Melihat berbagai faktor yang menggerakkan suku bunga dari turun menjadi naik pada kuartal pertama tahun 2024, Ashmore melihat pertumbuhan ekonomi yang lebih kuat dari perkiraan dan kekuatan kerja serta data untuk pertumbuhan hasil bisnis di samping tingginya biaya dunia. . karakteristik. Hal ini bertepatan dengan meningkatnya ketegangan politik dan meningkatnya biaya layanan.
“Ekspansi ini membuat pasar mengharapkan panduan yang lebih kuat dari The Fed,”
Namun, mengingat tren pertumbuhan lapangan kerja saat ini, termasuk inflasi, Ashmore melihat tren tersebut terus menurun dengan non-farm payrolls (NFP) yang masih berada di bawah rata-rata (dan (berbagai faktor selama pandemi COVID-19) termasuk penurunan inflasi.
Selain itu, Donald Trump akan memulai masa jabatan keduanya, sementara pendorong inflasi masih tinggi, dengan tekanan ke bawah seperti kenaikan biaya energi.
“Secara keseluruhan, kami pikir situasi saat ini serupa dengan apa yang kita lihat di masa lalu, namun ekspektasi imbal hasil dan suku bunga mendekati batas atas,” kata pernyataan itu.
Ashmore yakin investor bisa mendapatkan keuntungan dengan tetap berinvestasi selama periode suku bunga tinggi karena mereka mempunyai peluang untuk membeli dengan harga rendah. “Kami masih optimis dengan saham-saham Indonesia yang menguntungkan dan dapat mengembangkan infrastruktur dengan dukungan pemerintah,”
Ashmore juga mencatat bahwa instrumen pendapatan tetap menarik dalam penilaian karena imbal hasil jangka panjang tetap kuat. “Kami merekomendasikan agar kami terus berinvestasi pada sumber daya air dan proyek-proyek paling kuat untuk menghasilkan keuntungan jangka panjang yang baik,” katanya.
Secara historis, Indeks Inflasi (IHSG) melemah pada periode 6-10 Januari 2025. Peneliti menilai penguatan IHSG didorong oleh data industri China dan pergerakan nilai tukar rupiah pada pekan ini.
Berdasarkan data Bursa Efek Indonesia (BEI) yang tercatat pada Sabtu (11/1/2025), IHSG terpangkas 1,05 persen menjadi 7.088,86 dari level pekan lalu sebesar 7.164,42.
Kapitalisasi pasar saham turun 0,34 persen menjadi Rp12,403 triliun dari pekan lalu Rp12,445 triliun.

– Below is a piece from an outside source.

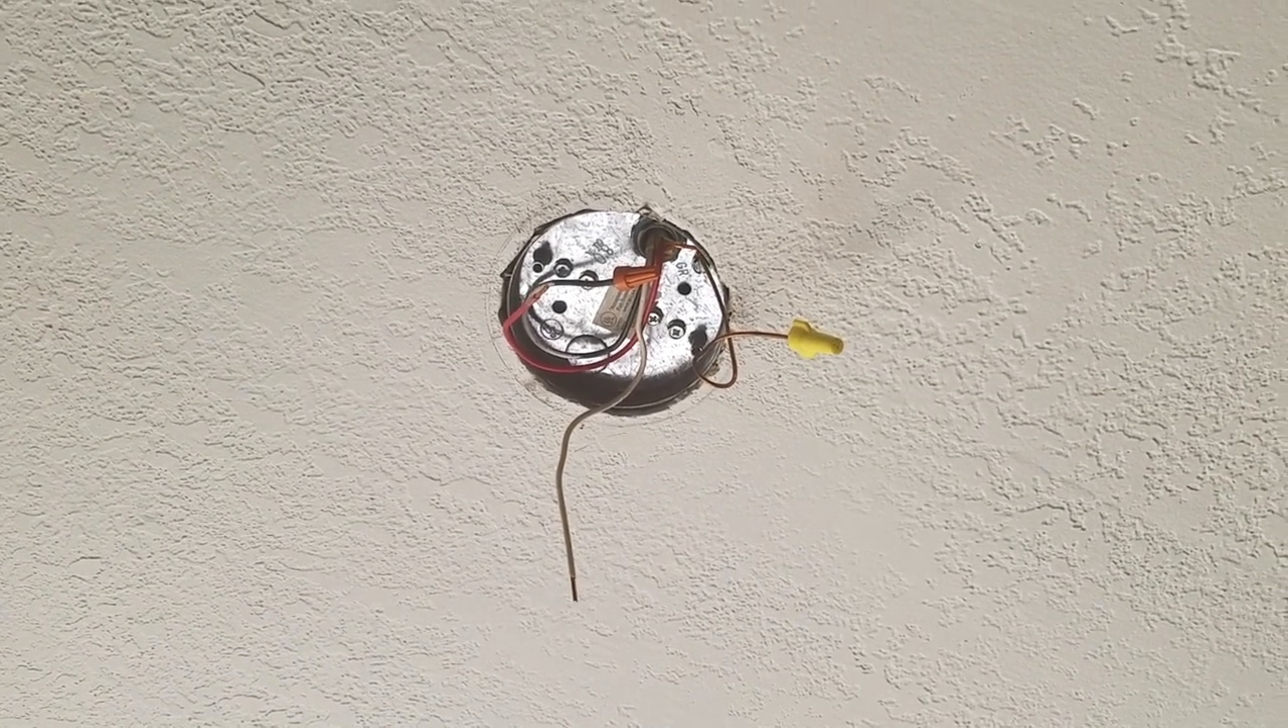All right really quick the old hardware has been removed the new hardware is going to get mounted right here.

Selain itu, rata-rata harga harian turun 10,45 persen menjadi Rp8,72 triliun dari pekan lalu Rp9,74 triliun.
Rata-rata harga harian turun 17,37 persen menjadi 17,66 miliar lembar saham dari 21,38 miliar lembar saham pada pekan lalu.
Sementara rata-rata penjualan harian naik 0,89 persen menjadi 1,04 juta dari 1,03 juta pada pekan lalu.
Investor asing memborong saham senilai Rp 2,11 triliun pada pekan ini. Perdagangan ini lebih banyak dibandingkan pekan lalu yang mencapai Rp 256,38 miliar.
Analis PT MNC Sekuritas Herditya Wicaksana mengatakan, IHSG turun 1,05 persen karena beberapa faktor. Pertama, nilai tukar rupiah terhadap dolar Amerika Serikat (AS) kerap mengalami tekanan. Kami memperkirakan hal ini merupakan reaksi pelaku pasar yang menunggu dan melihat risalah bank sentral AS atau Federal Reserve (target) mengenai penurunan suku bunga.
Kedua, rilis data Jolts Jobs Openings menunjukkan peningkatan lapangan kerja, namun di sisi lain pelaku pasar juga menantikan data non-farm payrolls (NFP) yang akan dirilis pada minggu ini.